In spite of enormous advances of computer hardware and data processing techniques in recent decades, the amazing and still little-understood ability of human beings to “see the big picture” and “know where to look” when presented with visual data is still well beyond the computer's analytic skills. This fact underscores the importance of data visualization, and hence of this program.

Computer graphics and visualization is an active research area with applications to many parts of computer and computational science and engineering. Graphics algorithms are both interesting in their own right and useful as tools for other disciplines. Scientific visualization both presents the results of large-scale simulations and relies on numerical, symbolic, and geometric algorithms. Handling and efficiently moving image data is a challenging technical problem, which is closely related to manipulating other types of data. This interaction between the visualization and the application research will continue and expand. Many scientific and engineering areas are now seeing a major swing from experiments to simulation and modeling. Visualization is essential for making the results of these enormous calculations accessible to the users. Meanwhile, increasingly large and elaborate experiments, high-bandwidth remote sensing equipment, and merging of smaller data sets is producing data collections of unprecedented size.
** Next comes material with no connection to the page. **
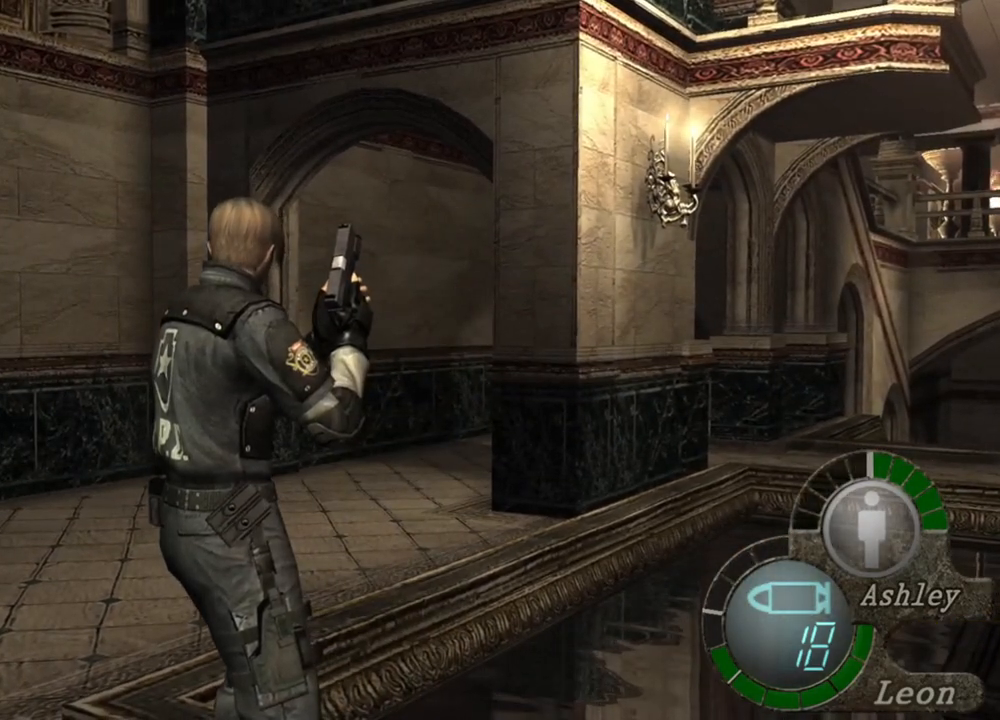
{"keys": [], "mouse": [], "events": []}
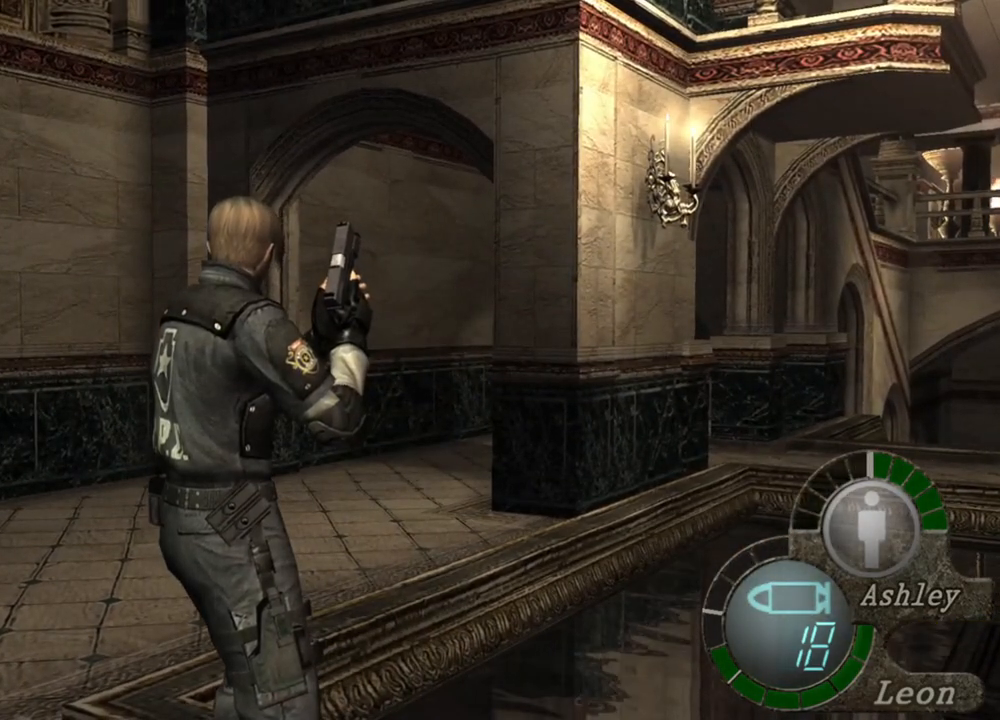
{"keys": [], "mouse": [], "events": []}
For example, a century-long high-resolution climate model simulating the atmospheric, ocean, cryosphere, and biosphere will produce data sets of nearly a terabyte in the aggregate. Even a single-disciplinary simulation like turbulence modeling can produce gigantic data sets, such as a CFD turbulence study on a large structured mesh or a molecular dynamics simulation with many time steps. Summarization and visualization is required to understand such masses of information. Our ability to develop reliable software is hindered by our inability to understand large software systems. The ability to visualize the behavior of such systems can help reduce software fragility. New visualization techniques can also help with problems such as computer access for those with limited sight or those who can not devote full attention to the interface screen. Moreover, the processes of generating, merging, and representing data introduce uncertainty and error. Examples include lossy compression, measurement errors, and discrete approximations of continuous phenomena. The representation and visualization of uncertainty due to data quality or model inadequacy is a critical need.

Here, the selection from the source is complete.